PHILADEPHIA -- The phrase has followed the Phillies through the winter, shorthand for a quiet fear that has lingered since October: running it back.
Manager Rob Thomson made it clear Tuesday that he does not agree with the characterization.
“If you think that’s running it back, or whatever the saying is, I don’t really know what to tell you,” Thomson said. “We got three new relievers, a new right fielder, (Justin) Crawford’s gonna have every chance to play, a rookie starting pitcher, Otto Kemp who wasn’t here at the start of last year. That’s 20-25% of the roster."
The Phillies are returning the core of a team that won 96 games in 2025 and captured a second straight National League East title, but fell in the Division Series for the second consecutive year. Bryce Harper, Trea Turner, Kyle Schwarber, J.T. Realmuto and Alec Bohm remain fixtures in the lineup, and the rotation continues to be anchored by Zack Wheeler and Aaron Nola.
From the outside, the roster looks familiar.
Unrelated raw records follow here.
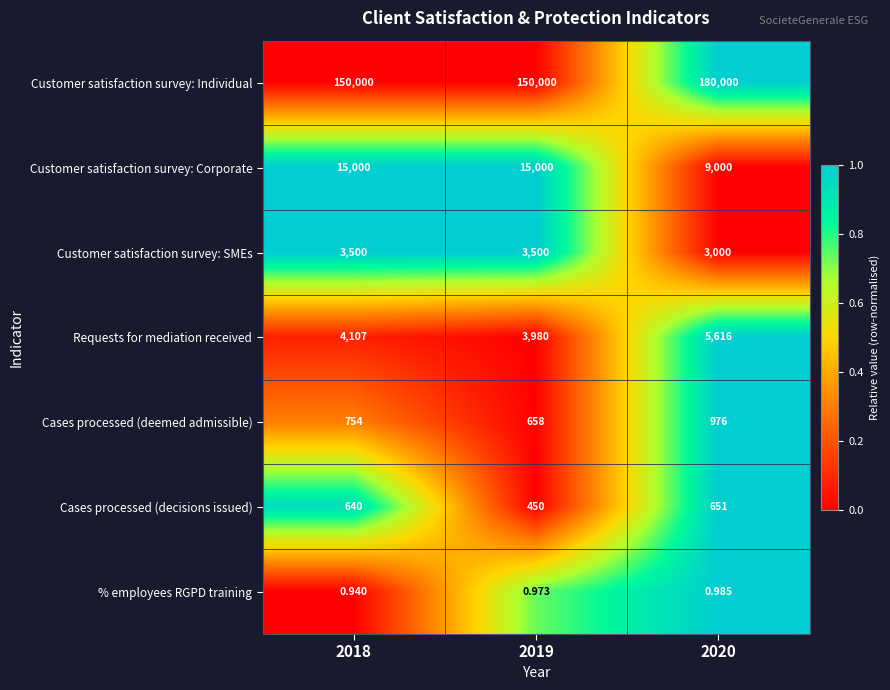

Rank the series by their maximum value, from highest to lowest.

Customer satisfaction survey: Individual, Customer satisfaction survey: Corporate, Requests for mediation received, Customer satisfaction survey: SMEs, Cases processed (deemed admissible), Cases processed (decisions issued), % employees RGPD training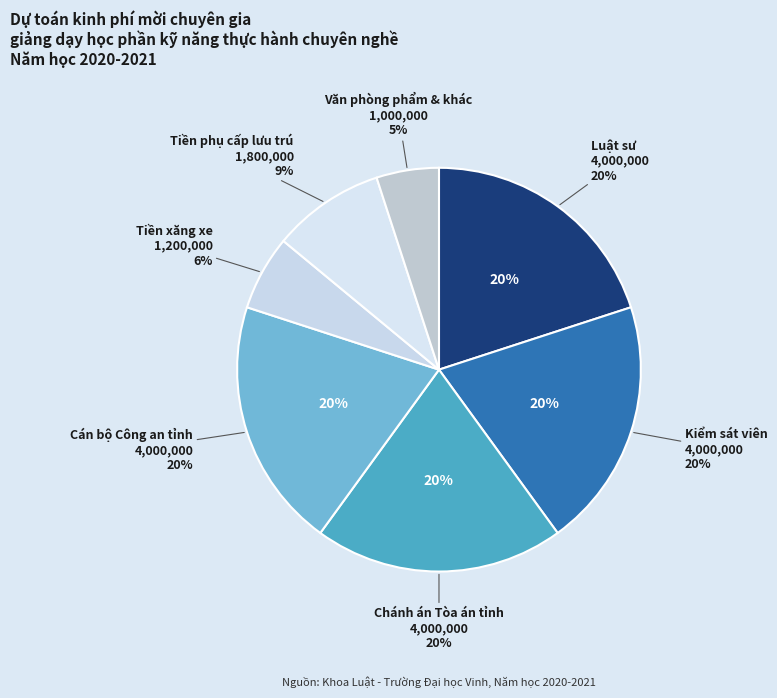

What is the total percentage of Tiền phụ cấp lưu trú and Luật sư?

29.0%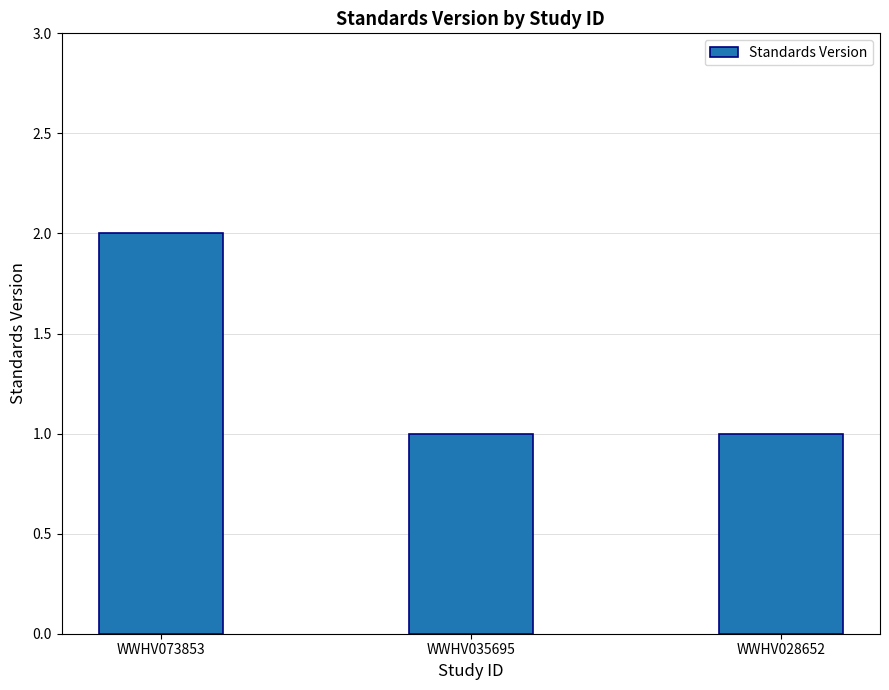

Approximately how many times larger is the value at WWHV073853 compared to WWHV035695?

2.0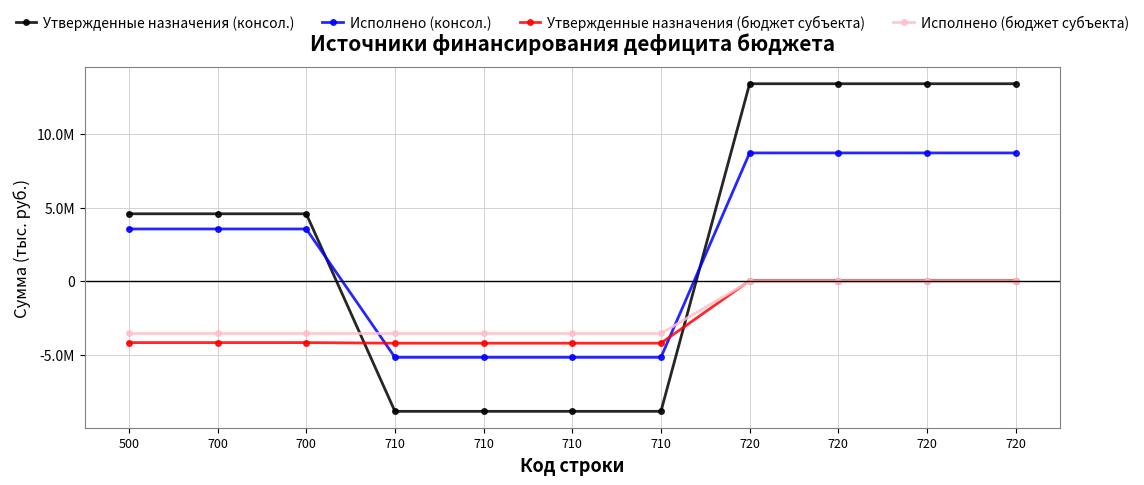

List the series in order of their peak value, highest first.

Утвержденные назначения (консол.), Исполнено (консол.), Утвержденные назначения (бюджет субъекта), Исполнено (бюджет субъекта)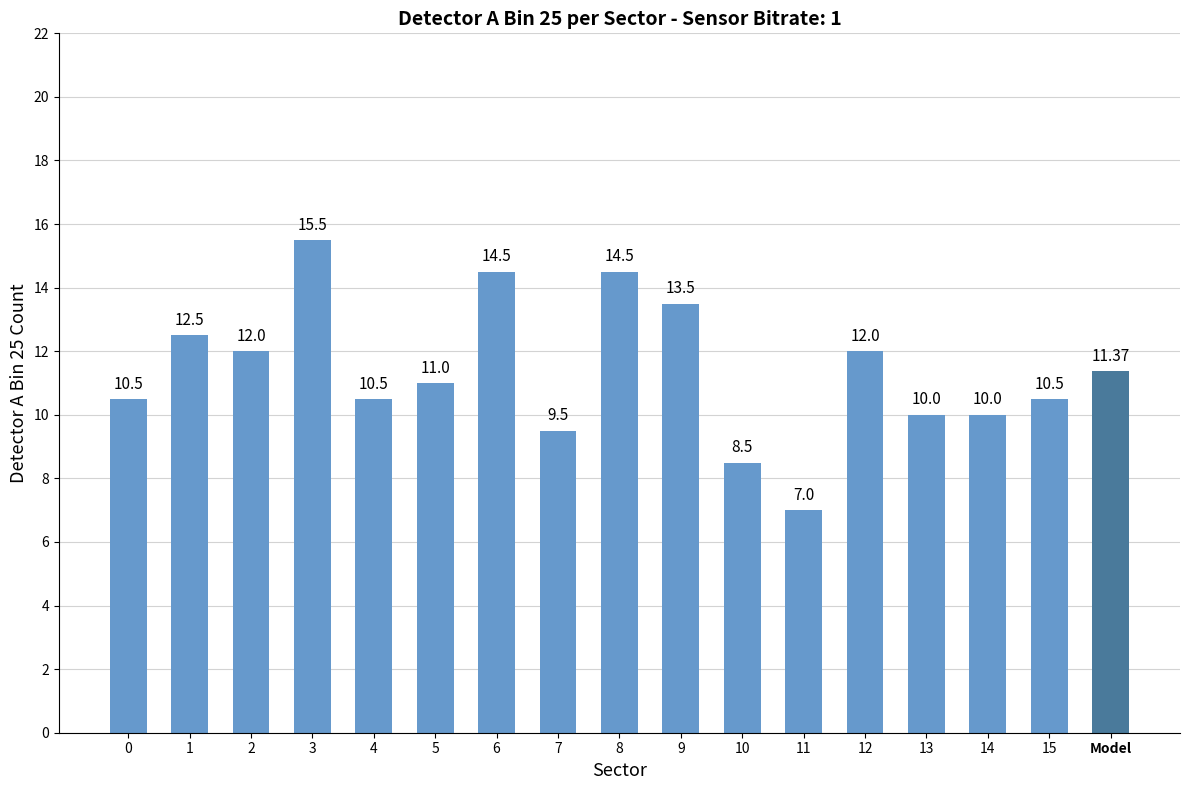

Does the chart contain stacked bars?

No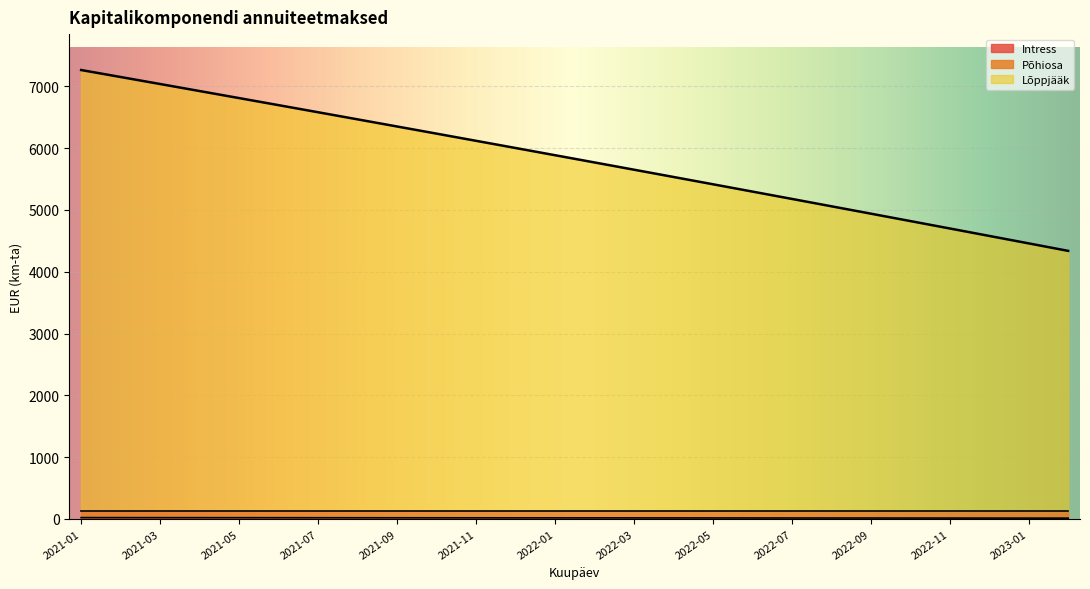

Is it true that Intress equals 25.1 at 2022-03?

False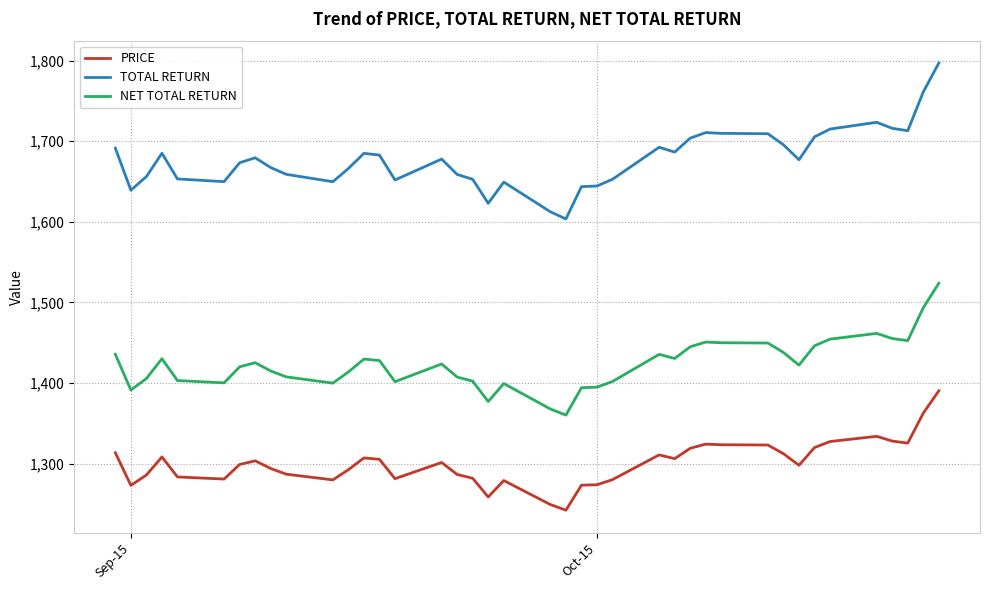

Which series has the largest total across all categories?

TOTAL RETURN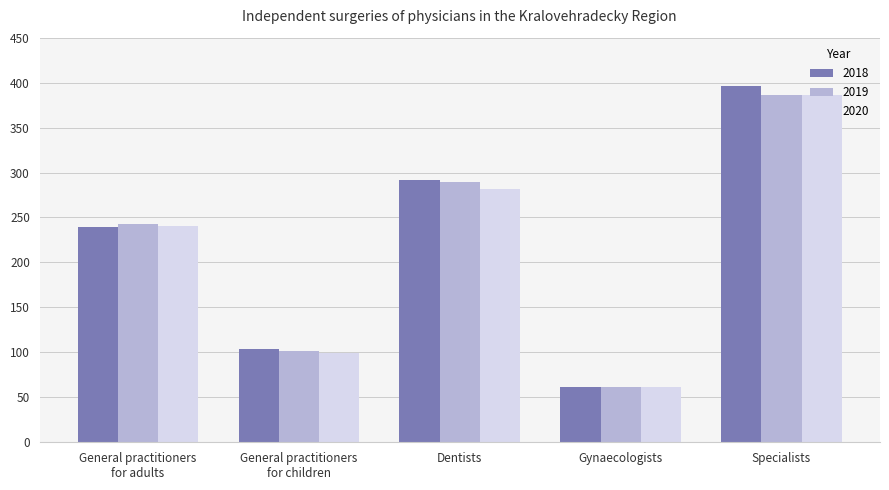

Is it true that 2018 equals 195 at Dentists?

False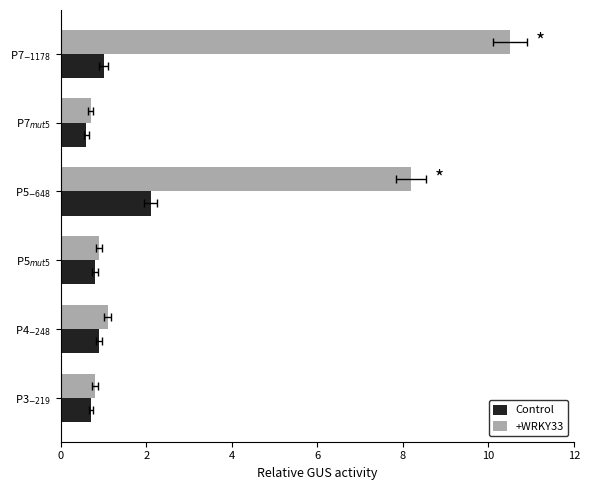

Which series has the widest spread of values?

+WRKY33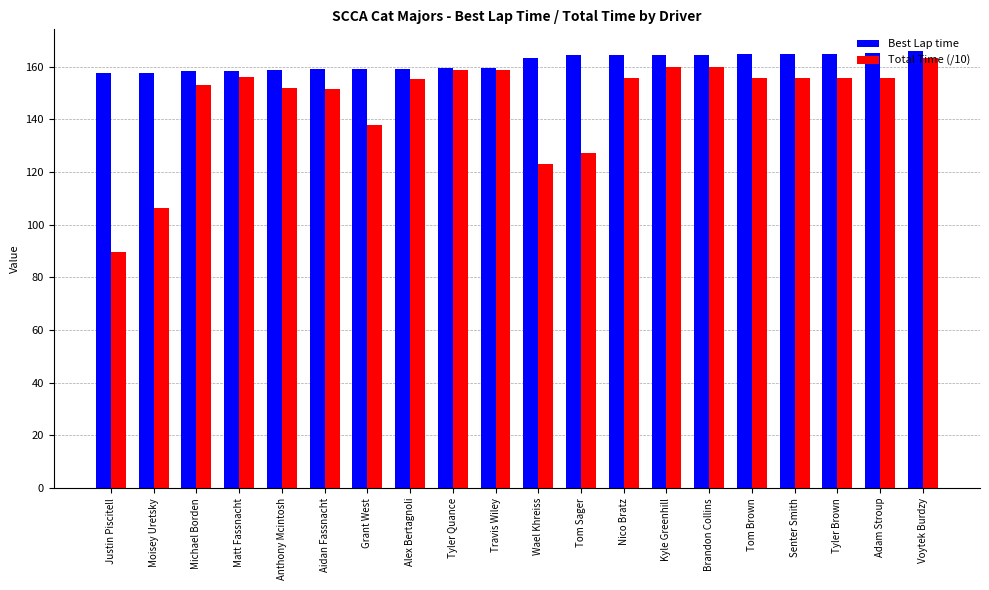

What is the spread (max minus min) of values at Voytek Burdzy?

2.5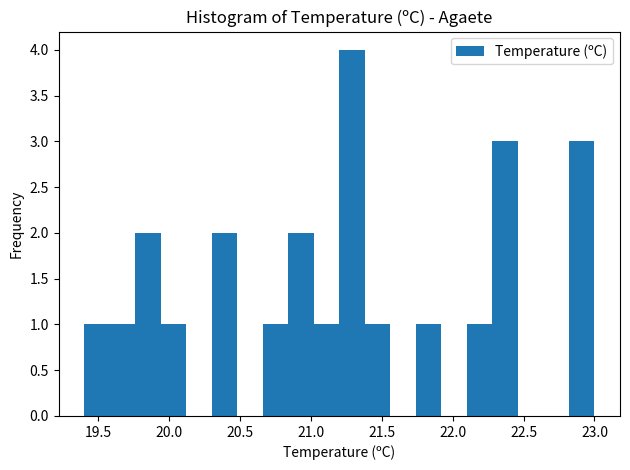

Read against the x-axis, roughly where is the centre of the tallest bar?

21.30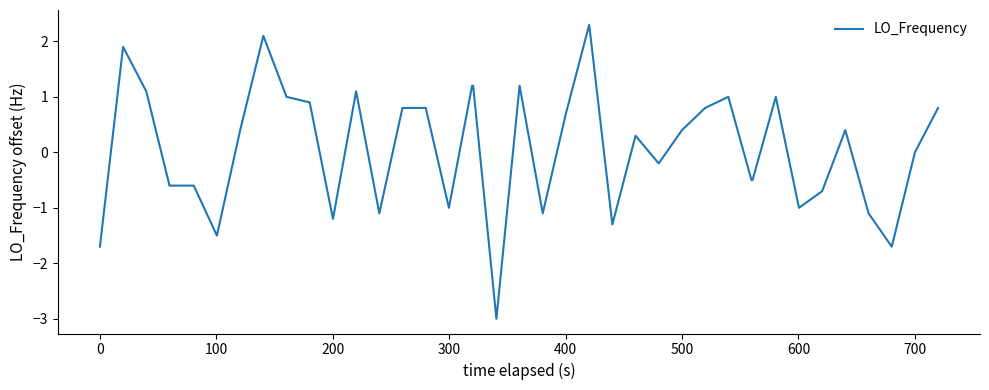

Reading right to left, transcribe all the data shown in this chart.

0.8	0.0	-1.7	-1.1	0.4	-0.7	-1.0	1.0	-0.5	-0.5	1.0	0.8	0.4	-0.2	0.3	-1.3	2.3	0.7	-1.1	1.2	-3.0	1.2	1.2	-1.0	0.8	0.8	-1.1	1.1	-1.2	0.9	1.0	2.1	0.4	-1.5	-0.6	-0.6	-0.6	1.1	1.9	-1.7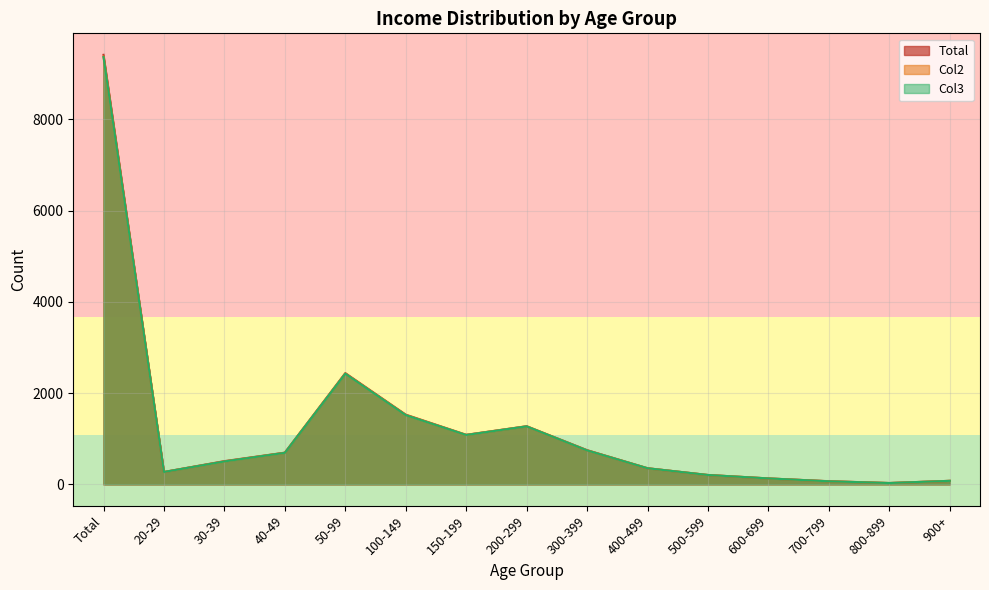

Is it true that Col3 equals 594 at 150-199?

False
Internally, the Phillies insist it is not static.
Thomson pointed to changes throughout the roster, particularly in the bullpen and along the margins, saying roughly a quarter of the club will be different from the group that opened last season. Several new relievers have been added. A new right fielder is expected to take on a larger role. Younger players are positioned for expanded responsibility as camp unfolds.
The Phillies’ winter, however, was shaped as much by what did not happen as by what did.
The club made a strong push for shortstop Bo Bichette, a pursuit that would have altered the lineup’s balance and added another middle-of-the-order presence. Bichette ultimately chose the Mets, forcing the Phillies to pivot rather than transform their roster.
That missed opportunity lingered. Team president Dave Dombrowski acknowledged earlier this week that failing to land Bichette required the organization to recalibrate its offseason approach.
Instead, the Phillies emphasized continuity and targeted upgrades. Realmuto was re-signed to a three-year deal. Schwarber was re-signed earlier in the winter. The front office prioritized bullpen depth, an area exposed during last year’s postseason loss.
Thomson believes those changes are significant.
“We got a good ball club going in… we’re going to infuse some youth into this lineup… I feel really good about it.”
Still, the burden of proof rests with a group that has reached October consistently but has not broken through since its 2022 World Series appearance.
Under Thomson, the Phillies have lost once in the National League Championship Series and twice in the Division Series. Each exit followed a similar arc: a strong regular season, confidence inside the clubhouse, and a postseason that ended sooner than hoped.
That history fuels the “running it back” label, even if the organization resists it.
For Thomson, the distinction matters less than the outcome.
“We like our group,” he said. “We believe in our group. And we believe we’ve improved.”
Whether that belief holds will be decided, as it has been the last three years, when the calendar turns to October. The Phillies are not tearing anything down. They are not reinventing themselves. They are betting that experience, incremental change and internal growth can push a familiar roster one step further.
In Philadelphia, that bet is no longer measured in explanations. It will be measured in wins — and in how long the season lasts.